JT and Princess

One of my jobs at Shep’s is to write thank you notes to people who donate by mail. These days, most donations are electronic, but we still receive a fair number of good, old-fashioned letters with checks. For those folks, we like to send a receipt with a handwritten thank-you card; it’s the least we can do. Some donors are monthly regulars, while others just appear out of the blue.

So yesterday, while opening envelopes, I came across a name I didn’t recognize. The handwriting looked tenuous and shaky; you could tell it was written by an elderly person. I won’t mention the donor’s name, since he may not wish it shared.

Opening the envelope, I found three items. The first was a check for $1,000, which naturally caught my attention. The second was a note, in the same tenuous handwriting: “This donation is made in loving memory of my cousin, *** ***, and my pet Collie Princess. Please send receipt.”

It was the third item that made me catch my breath. The sender had enclosed a black and white photograph – not a scan or a copy, mind you, but an actual, original photograph – of himself and his collie, Princess. On the back was a handwritten note that said simply “JT and Princess”.

The picture shows a handsome collie, sitting proudly by her person. JT appears to be a teenager, crouched next to Princess, smiling. They are outside at a park, or perhaps their back yard, enjoying each other’s company. His plaid shirt and rolled up jeans look like a costume from Happy Days, or American Graffiti.

Now, I was born in black and white times. My baby photographs from 1964 were black and white, but it was only a few years later that they turned to color. So this photo had to be from the early to mid 1960’s, at least. JT’s clothes and haircut fit that timeframe. That means the picture has to be at least 60 years old. JT must now be nearly 80, or more.

We regularly receive donations in honor of a pet that has recently died. The owners are hurting, and want to do something positive to memorialize their dog’s passing, or perhaps a family friend wishes to express their sympathy. Those kind of letters I’m used to: you send a note expressing sorrow for their loss, and thank them for their support. But this one was different. How do you acknowledge the loss of a dog from before the Beatles split up?
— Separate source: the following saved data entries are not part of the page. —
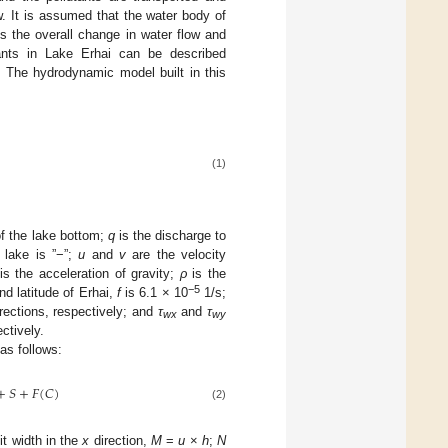
. It is assumed that the water body of
ts the overall change in water flow and
utants in Lake Erhai can be described
. The hydrodynamic model built in this
(1)
of the lake bottom;
q
is the discharge to
 lake is ”−”;
u
and
v
are the velocity
is the acceleration of gravity;
ρ
is the
−5
nd latitude of Erhai,
f
is 6.1 × 10
1/s;
rections, respectively; and
τ
and
τ
wx
wy
ctively.
as follows:
+
𝑆
+
𝐹
(
𝐶
)
(2)
it width in the
x
direction,
M
=
u
×
h
;
N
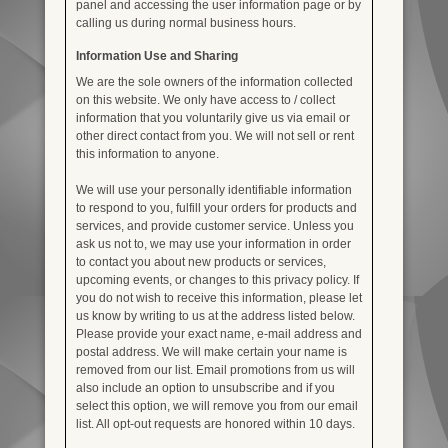
panel and accessing the user information page or by
calling us during normal business hours.
Information Use and Sharing
We are the sole owners of the information collected
on this website. We only have access to / collect
information that you voluntarily give us via email or
other direct contact from you. We will not sell or rent
this information to anyone.
We will use your personally identifiable information
to respond to you, fulfill your orders for products and
services, and provide customer service. Unless you
ask us not to, we may use your information in order
to contact you about new products or services,
upcoming events, or changes to this privacy policy. If
you do not wish to receive this information, please let
us know by writing to us at the address listed below.
Please provide your exact name, e-mail address and
postal address. We will make certain your name is
removed from our list. Email promotions from us will
also include an option to unsubscribe and if you
select this option, we will remove you from our email
list. All opt-out requests are honored within 10 days.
I kept coming back to the photo, to this happy moment frozen in time. Princess looks so real, like it was yesterday, like you could reach right over and pet her. But it was so long ago.

What happened afterwards, I thought? Time passed, of course. The world turned to color. Princess must have passed a few years later, as dogs do. JT grew up, and lived his life. There were moon landings and wars and computers and Tik-Tok. Eventually, he grew old.

And now…

And now, despite the gulf of years between them, JT still remembers Princess. Sixty years later, he still has her photograph, and shares it proudly. Now – SIXTY YEARS LATER! – he still thinks about her, and loves her. The world has changed, and there might not be another person alive who remembers her. But JT does. He still recalls what she looked like, and how she felt, and the way she ran. She is still his beautiful dog, and always will be.

As it sunk in, I ain’t gonna lie, I did not hold it together. Kleenexes were used. It was just so beautiful: a boy and his dog, separated by time but together in memory: a love that can never fade.

If you were lucky, you probably had your own Princess. Mine didn’t come till later in life. Even now, four years after his passing, I still think about Shep every day. And when my current dogs are gone, there won’t be a day go by that I won’t think of them with love. I’ll probably be sharing pictures of them when I’m 80, too.

But isn’t that sad? There is a tinge of sadness and loss, yes, but it is only a small part of the story. JT didn’t send Princess’ picture because he was sad. He sent it because he wanted to show me his beautiful girl. He wanted to share his love for Princess, his gratitude for the time they had, and the happy memories that are still clear, even six decades on.

So, let us all, in our own way, send thanks to our Princesses: to Shep, and Gotti, and Charlie, and all the dogs who have enriched our lives. We can still see you, our friends, and feel the impact of the life you shared. Like Princess and JT, you will remain forever fresh in our memory.